GRISSIN BON REGGIO EMILIA: Aradori 7, Polonara 9, Lavrinovic 12, Della Valle 11, De Nicolao 3, Strautins, Veremeenko 8, Silins 7, Gentile S. 4, Golubovic 6. – All. Menetti.
Nunnally da tre punti e il lay-up di Golubovic aprono il match, anticipo della seconda giornata di ritorno; De Nicolao e Lunen si scambiano tiri dall’arco che è un piacere, 9-5 per gli irpini in avvio ma con Green già a 2 falli dopo soli 4 minuti di gioco. Ragland con due canestri in fila per il parziale Sidigas (10-0) chiuso col piazzato da Silins; 4 personali su 4 tentativi di Della Valle riportano sotto i reggiani sul 13-11. Più falli che minuti per Veremeenko che spreca il suo terzo fallo regalando il gioco da tre punti a Ragland; sono 9 i suoi punti di questo quarto chiuso dalla tripla di Polonara per il 19-16.

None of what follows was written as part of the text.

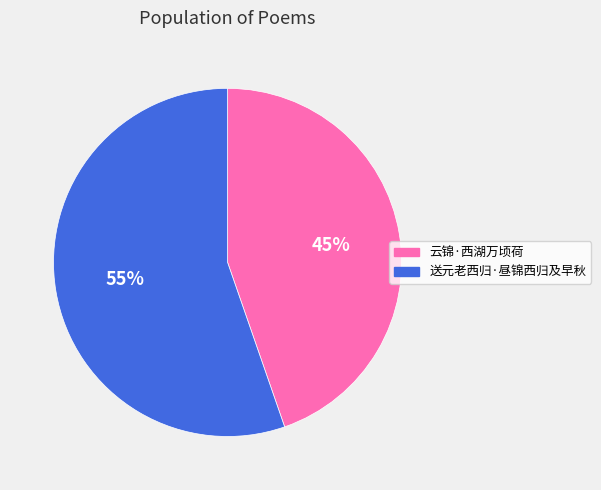

To the nearest percent, what is the combined percentage of 云锦·西湖万顷荷 and 送元老西归·昼锦西归及早秋?

100%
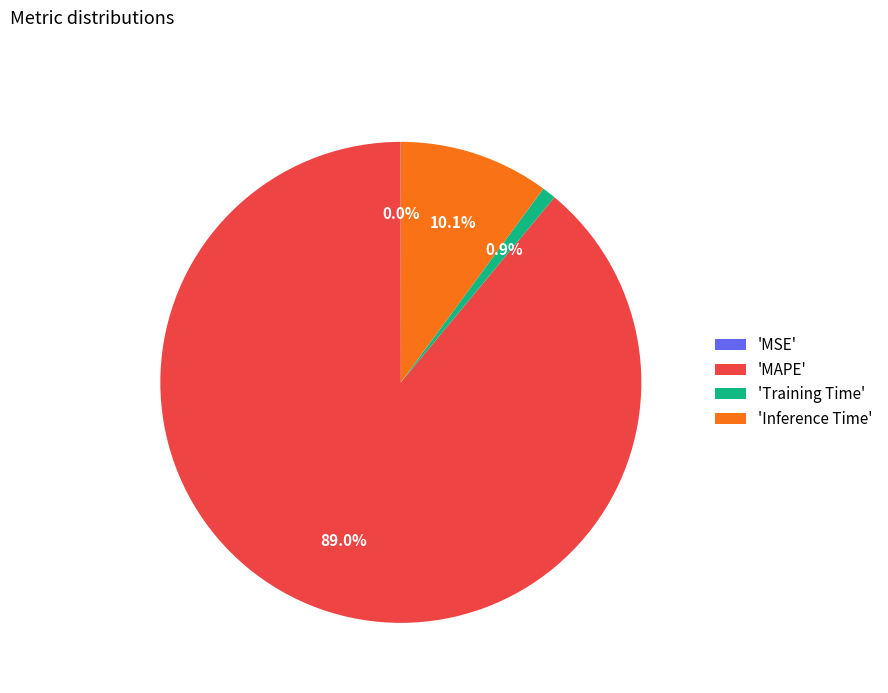

Which category accounts for the majority?

'MAPE'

Lavrinovic approfittando di un cambio difensivo sbagliato infila il primo canestro del secondo parziale; Ragland continua a segnare senza freni arrivando presto in doppia cifra, sono 14 punti con 9 minuti giocati e un solo errore al tiro che portano Avellino al massimo vantaggio della gara (26-18). Due canestri di Lavrinovic su rimbalzo d’attacco e di Polonara in contropiede rimettono in corso la Grissin Bon prima della confusione e del nervosismo generale che culminano col tecnico alla panchina e al canestro del’ex Cervi per il nuovo +8 interno (34-26). Arrivano anche due bei canestri di Golubovic, che approfitta di minuti preziosi dopo il terzo fallo anche di Lavrinovic mentre Aradori piazza una tripla prima di 5 punti filati di Nunnally che mandano le squadre negli spogliatoi sul punteggio di 45-35.

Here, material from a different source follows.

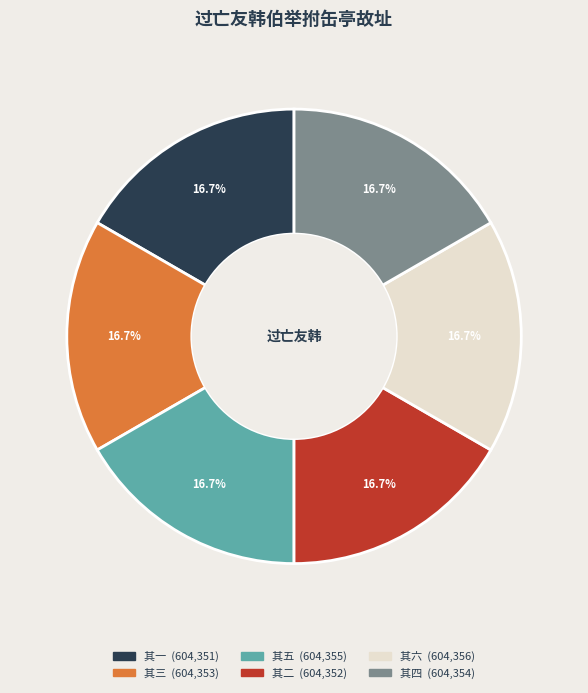

How many slices are in this pie chart?

6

Mani piuttosto fredde alla ripartenza, segna Polonara ben oltre i primi due minuti di gioco mentre Ragland risponde subito raggiungendo così in un amen il ventello. Il parziale a ritmi ridotti permette a Lavrinovic di emergere con tre canestri consecutivi per i suoi che permettono agli ospiti di rimanere attaccati al match (53-44) dopo il +13 Sidigas; i tiri liberi di Nunnally e Della Valle fissano il punteggio sul 55-46.
Veremeenko trova il primo cesto della sua gara così come Veikalas dall’altra parte con la tripla; arriva anche il primo canestro dal campo di Della Valle con la tripla piazzata tra due lay-up di Buva che lasciano la doppia cifra di vantaggio per Avellino (62-51). Reggio Emilia difende meglio ma non trova il modo per rientrare in partita; ci prova Veremeenko con due tiri liberi ed un gioco da tre punti che riducono il divario a “soli” 8 punti (66-58) con gli ultimi 4 minuti da giocare. Nunnally schiaccia a canestro e forse le ultime speranze Grissin Bon prima della tripla illusoria di Silins e il canestro di Polonara per il -5 ad 1 minuto esatto dalla sirena. Sacripanti è costretto al time-out per rimettere in partita i suoi e per evitare una sconfitta condotta per tutti i 40 minuti; Nunnally allo scadere dei 24″ trova una canestro pazzesco che chiude praticamente il match nonostante i falli sistematici dei biancorossi per provare un recupero impossibile che in effetti non arriva. Sorride la Sidigas, il finale 75-67.
MVP. Joe Ragland assoluto MVP e mattatore del match: 25 punti (8/8 da due; 1/5 da tre; 6/7 dai tiri liberi) con 5 rimbalzi e 31 di valutazione.